**Required action**
Retype word for word the part of the mailing-list reply about pg_stat_statements fingerprinting that opens with the words containing "On 2013-12-10 17:46:56" and closes with "than I thought.".

**Selected passage**
*** Block opens ***

Re: pg_stat_statements fingerprinting logic and ArrayExpr

From: Andres Freund <andres(at)2ndquadrant(dot)com>
To: Robert Haas <robertmhaas(at)gmail(dot)com>
Cc: Peter Geoghegan <pg(at)heroku(dot)com>, Pg Hackers <pgsql-hackers(at)postgresql(dot)org>
Subject: Re: pg_stat_statements fingerprinting logic and ArrayExpr
Date: 2013-12-10 22:55:38
Message-ID: 20131210225538.GC7730@awork2.anarazel.de
Views: Raw Message | Whole Thread | Download mbox | Resend email
Thread:
Lists: pgsql-hackers

On 2013-12-10 17:46:56 -0500, Robert Haas wrote:
> On Tue, Dec 10, 2013 at 5:38 PM, Andres Freund <andres(at)2ndquadrant(dot)com> wrote:
> > On 2013-12-10 14:30:36 -0800, Peter Geoghegan wrote:
> >> Did you really find pg_stat_statements to be almost useless in such
> >> situations? That seems worse than I thought.
> >
> > It's very hard to see where you should spend efforts when every "logical
> > query" is split into hundreds of pg_stat_statement entries. Suddenly
> > it's important whether a certain counts of parameters are more frequent
> > than others because in the equally distributed cases they fall out of
> > p_s_s again pretty soon. I think that's probably a worse than average
> > case, but certainly not something only I could have the bad fortune of
> > looking at.

*** Block closes ***

**Excerpted records**
*** Block opens ***

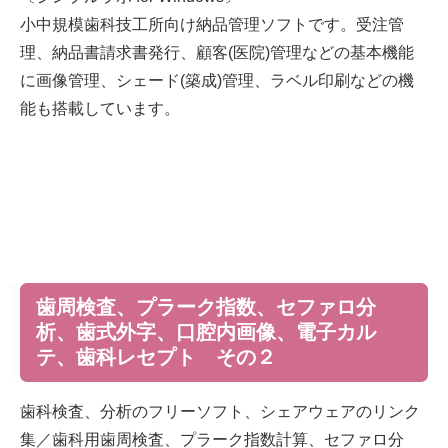
小中規模歯科技工所向け納品管理ソフトです。受注管
理、納品書請求書発行、顧客(医院)管理などの基本機能
に画像管理、シェード(築成)管理、ラベル印刷などの機
能も搭載しています。
歯周検査、プラーク指数、セファロ分
析、歯式外字、口腔内画像、電子カル
テ、歯科レセプト その２
歯科検査、分析のフリーソフト、シェアウェアのリンク
集／歯科用歯周検査、プラーク指数計算、セファロ分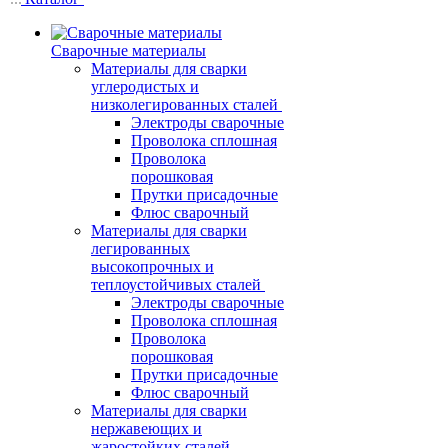
Сварочные материалы
Материалы для сварки
углеродистых и
низколегированных сталей
Электроды сварочные
Проволока сплошная
Проволока
порошковая
Прутки присадочные
Флюс сварочный
Материалы для сварки
легированных
высокопрочных и
теплоустойчивых сталей
Электроды сварочные
Проволока сплошная
Проволока
порошковая
Прутки присадочные
Флюс сварочный
Материалы для сварки
нержавеющих и
жаростойких сталей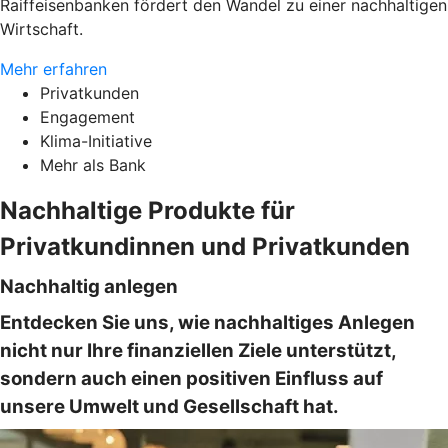
Raiffeisenbanken fördert den Wandel zu einer nachhaltigen
Wirtschaft.
Mehr erfahren
Privatkunden
Engagement
Klima-Initiative
Mehr als Bank
Nachhaltige Produkte für
Privatkundinnen und Privatkunden
Nachhaltig anlegen
Entdecken Sie uns, wie nachhaltiges Anlegen
nicht nur Ihre finanziellen Ziele unterstützt,
sondern auch einen positiven Einfluss auf
unsere Umwelt und Gesellschaft hat.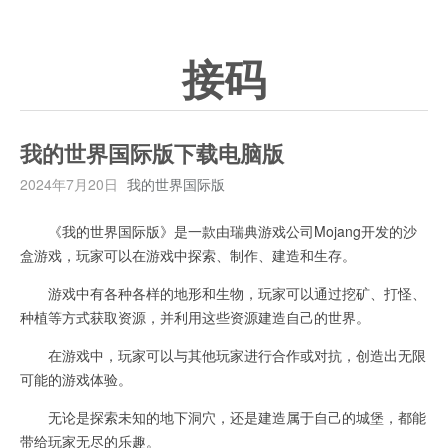
接码
我的世界国际版下载电脑版
2024年7月20日
我的世界国际版
《我的世界国际版》是一款由瑞典游戏公司Mojang开发的沙
盒游戏，玩家可以在游戏中探索、制作、建造和生存。
游戏中有各种各样的地形和生物，玩家可以通过挖矿、打怪、
种植等方式获取资源，并利用这些资源建造自己的世界。
在游戏中，玩家可以与其他玩家进行合作或对抗，创造出无限
可能的游戏体验。
无论是探索未知的地下洞穴，还是建造属于自己的城堡，都能
带给玩家无尽的乐趣。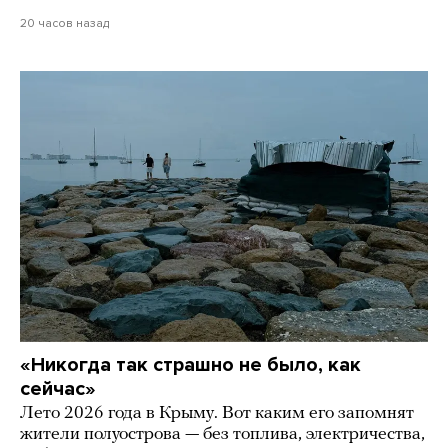
20 часов назад
«Никогда так страшно не было, как
сейчас»
Лето 2026 года в Крыму. Вот каким его запомнят
жители полуострова — без топлива, электричества,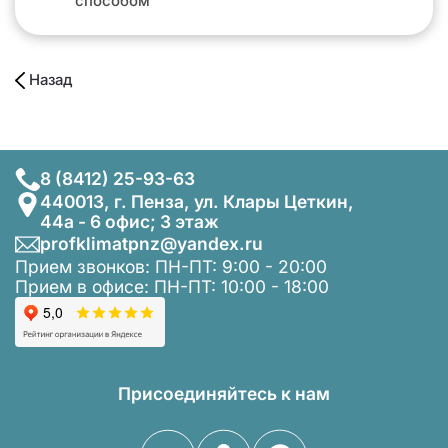
способом
Назад
8 (8412) 25-93-63
440013, г. Пенза, ул. Клары Цеткин,
44а - 6 офис; 3 этаж
profklimatpnz@yandex.ru
Прием звонков: ПН-ПТ: 9:00 - 20:00
Прием в офисе: ПН-ПТ: 10:00 - 18:00
Присоединяйтесь к нам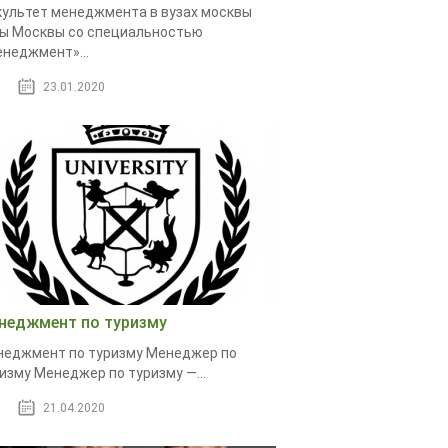
ультет менеджмента в вузах москвы
ы Москвы со специальностью
неджмент»...
23.01.2020
неджмент по туризму
еджмент по туризму Менеджер по
изму Менеджер по туризму —...
21.04.2020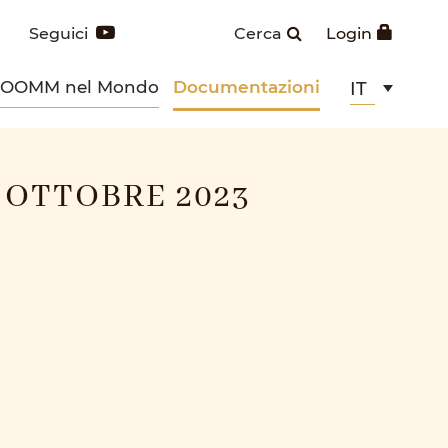
Seguici
Cerca
Login
POOMM nel Mondo
Documentazioni
IT
 OTTOBRE 2023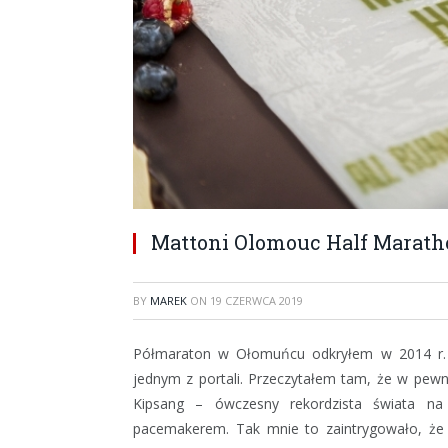
Mattoni Olomouc Half Marathon
BY
MAREK
ON
19 CZERWCA 2019
Półmaraton w Ołomuńcu odkryłem w 2014 r. Ws
jednym z portali. Przeczytałem tam, że w pewn
Kipsang – ówczesny rekordzista świata n
pacemakerem. Tak mnie to zaintrygowało, że 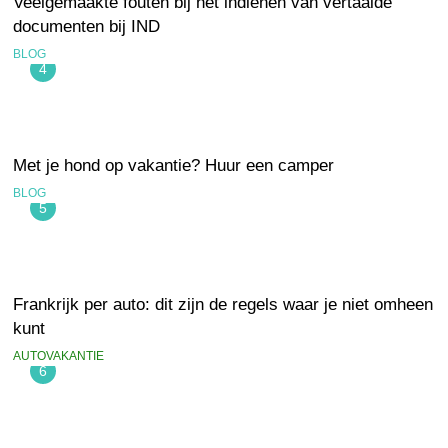
Veelgemaakte fouten bij het indienen van vertaalde
documenten bij IND
BLOG
4
Met je hond op vakantie? Huur een camper
BLOG
5
Frankrijk per auto: dit zijn de regels waar je niet omheen
kunt
AUTOVAKANTIE
6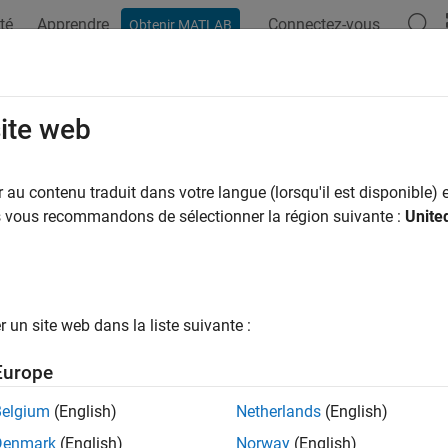
té
Apprendre
Connectez-vous
Obtenir MATLAB
ation
Examples
Functions
Blocks
Apps
Videos
site web
au contenu traduit dans votre langue (lorsqu'il est disponible) e
How useful was this informat
us vous recommandons de sélectionner la région suivante :
Unite
un site web dans la liste suivante :
Europe
Belgium
(English)
Netherlands
(English)
Denmark
(English)
Norway
(English)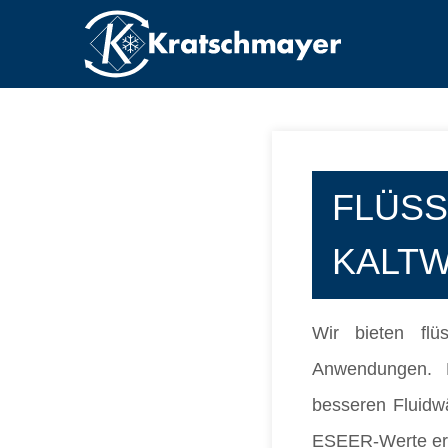
FLÜSS
KALT
Wir bieten flüs
Anwendungen. D
besseren Fluidw
ESEER-Werte err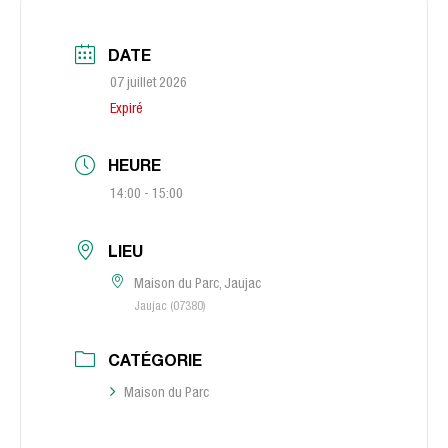
DATE
07 juillet 2026
Expiré
HEURE
14:00 - 15:00
LIEU
Maison du Parc, Jaujac
Jaujac (07380)
CATÉGORIE
Maison du Parc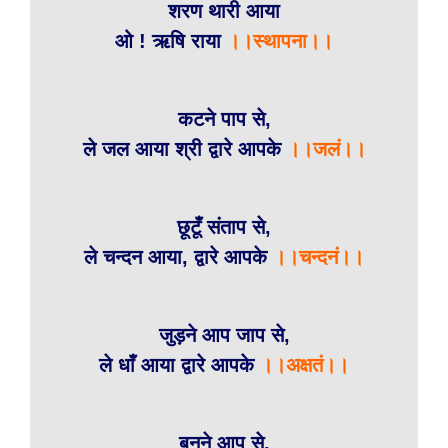
शरण थारी आया
ओ ! ऋषि राया
।।स्थापना।।
कटने पाप से,
ले जल आया श्री द्वारे आपके
।।जलं।।
छूटूँ संताप से,
ले चन्दन आया, द्वारे आपके
।।चन्दनं।।
जुड़ने आप जाप से,
ले धाँ आया द्वारे आपके
।।अक्षतं।।
बनने आप से,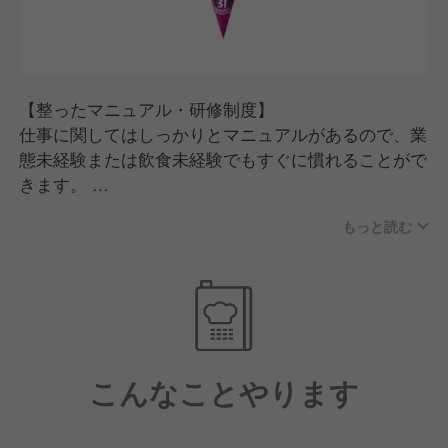
職務を誠実に取り組み、他の従業員のお手本となるよ
うな勤務姿勢を見せる
■社員
【整ったマニュアル・研修制度】
社会人として自覚ある行動・振る舞いを意識し、円滑
仕事に関してはしっかりとマニュアルがあるので、業
な人間関係を構築する
態未経験または飲食未経験でもすぐに慣れることがで
きます。
■健康
また、店長としてキャリアを目指す場合は本部でトレ
体調・健康管理の重要性を理解して、欠勤にならない
もっと読む
ーニング研修もおこなっているので、着実にスキルア
ように心がける
ップが図れます。
【キャリアアップのチャンスあり】
運営元は現在、新規出店を積極的に進めています。
そのため、店長への昇進はもちろん、統括職などの新
こんなことやります
たなポストも目指せます！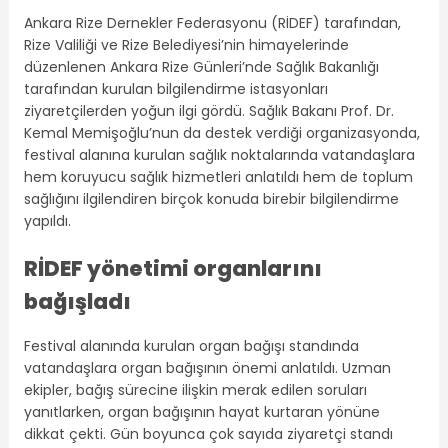
Ankara Rize Dernekler Federasyonu (RİDEF) tarafından,
Rize Valiliği ve Rize Belediyesi’nin himayelerinde
düzenlenen Ankara Rize Günleri’nde Sağlık Bakanlığı
tarafından kurulan bilgilendirme istasyonları
ziyaretçilerden yoğun ilgi gördü. Sağlık Bakanı Prof. Dr.
Kemal Memişoğlu’nun da destek verdiği organizasyonda,
festival alanına kurulan sağlık noktalarında vatandaşlara
hem koruyucu sağlık hizmetleri anlatıldı hem de toplum
sağlığını ilgilendiren birçok konuda birebir bilgilendirme
yapıldı.
RİDEF yönetimi organlarını
bağışladı
Festival alanında kurulan organ bağışı standında
vatandaşlara organ bağışının önemi anlatıldı. Uzman
ekipler, bağış sürecine ilişkin merak edilen soruları
yanıtlarken, organ bağışının hayat kurtaran yönüne
dikkat çekti. Gün boyunca çok sayıda ziyaretçi standı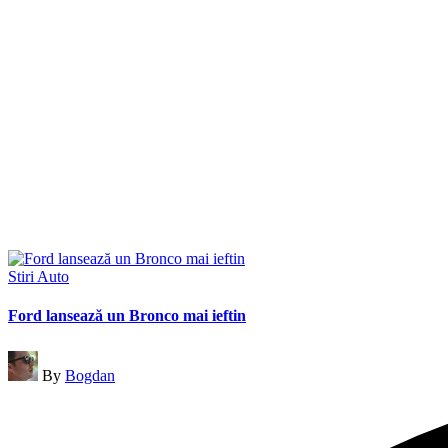
Posted
Stiri Auto
in
Ford lansează un Bronco mai ieftin
Posted
By
Bogdan
by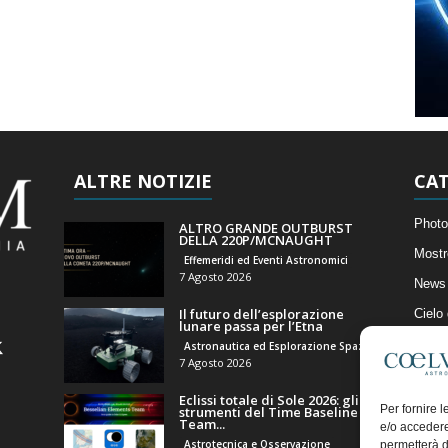
ALTRE NOTIZIE
CAT
Photo
ALTRO GRANDE OUTBURST
DELLA 220P/MCNAUGHT
Mostr
Effemeridi ed Eventi Astronomici
7 Agosto 2026
News 
Il futuro dell’esplorazione
Cielo
lunare passa per l’Etna
Astro
Astronautica ed Esplorazione Spaziale
7 Agosto 2026
Artico
Eclissi totale di Sole 2026: gli
Il Bl
Per fornire 
strumenti del Time Baseline
Team...
e/o accedere
Astrotecnica e Osservazione
permetterà d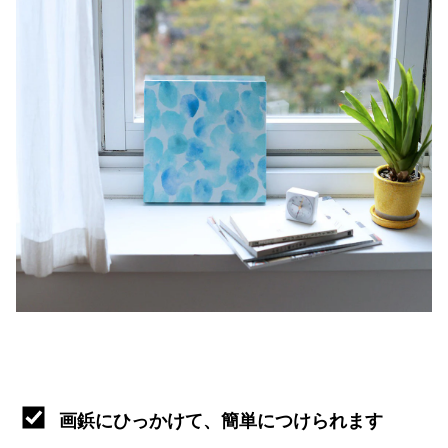
画鋲にひっかけて、簡単につけられます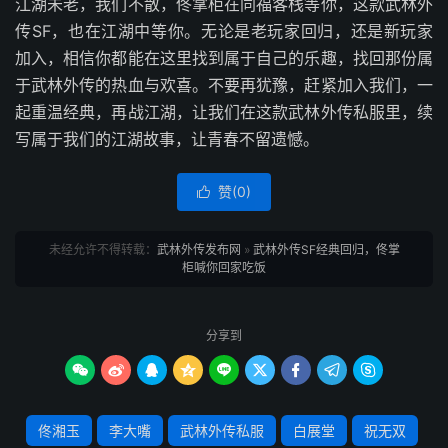
江湖未老，我们不散，佟掌柜在同福客栈等你，这款武林外
传SF，也在江湖中等你。无论是老玩家回归，还是新玩家
加入，相信你都能在这里找到属于自己的乐趣，找回那份属
于武林外传的热血与欢喜。不要再犹豫，赶紧加入我们，一
起重温经典，再战江湖，让我们在这款武林外传私服里，续
写属于我们的江湖故事，让青春不留遗憾。
赞(
0
)

未经允许不得转载：
武林外传发布网
»
武林外传SF经典回归，佟掌
柜喊你回家吃饭
分享到









佟湘玉
李大嘴
武林外传私服
白展堂
祝无双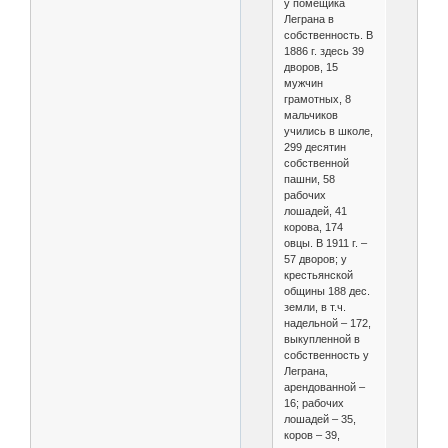
у помещика
Леграна в
собственность. В
1886 г. здесь 39
дворов, 15
мужчин
грамотных, 8
мальчиков
учились в школе,
299 десятин
собственной
пашни, 58
рабочих
лошадей, 41
корова, 174
овцы. В 1911 г. –
57 дворов; у
крестьянской
общины 188 дес.
земли, в т.ч.
надельной – 172,
выкупленной в
собственность у
Леграна,
арендованной –
16; рабочих
лошадей – 35,
коров – 39,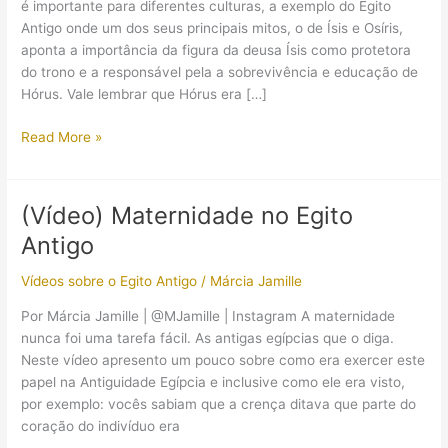
é importante para diferentes culturas, a exemplo do Egito
Antigo onde um dos seus principais mitos, o de Ísis e Osíris,
aponta a importância da figura da deusa Ísis como protetora
do trono e a responsável pela a sobrevivência e educação de
Hórus. Vale lembrar que Hórus era […]
Grandes
Read More »
mães
egípcias:
da
(Vídeo) Maternidade no Egito
deusa
Antigo
Ísis
à
Vídeos sobre o Egito Antigo
/
Márcia Jamille
rainha
Cleópatra
Por Márcia Jamille | @MJamille | Instagram A maternidade
VII
nunca foi uma tarefa fácil. As antigas egípcias que o diga.
Neste vídeo apresento um pouco sobre como era exercer este
papel na Antiguidade Egípcia e inclusive como ele era visto,
por exemplo: vocês sabiam que a crença ditava que parte do
coração do indivíduo era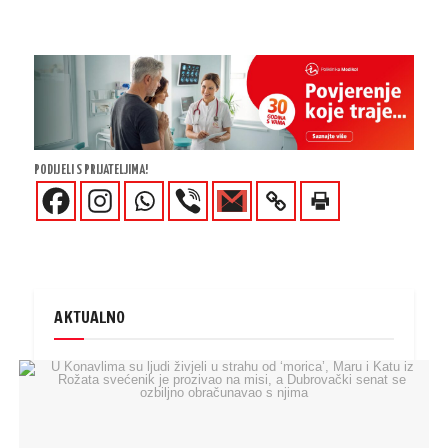
PODIJELI S PRIJATELJIMA!
AKTUALNO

*** Block closes ***

**Solution for this task**
On 2013-12-10 17:46:56 -0500, Robert Haas wrote:
> On Tue, Dec 10, 2013 at 5:38 PM, Andres Freund <andres(at)2ndquadrant(dot)com> wrote:
> > On 2013-12-10 14:30:36 -0800, Peter Geoghegan wrote:
> >> Did you really find pg_stat_statements to be almost useless in such
> >> situations? That seems worse than I thought.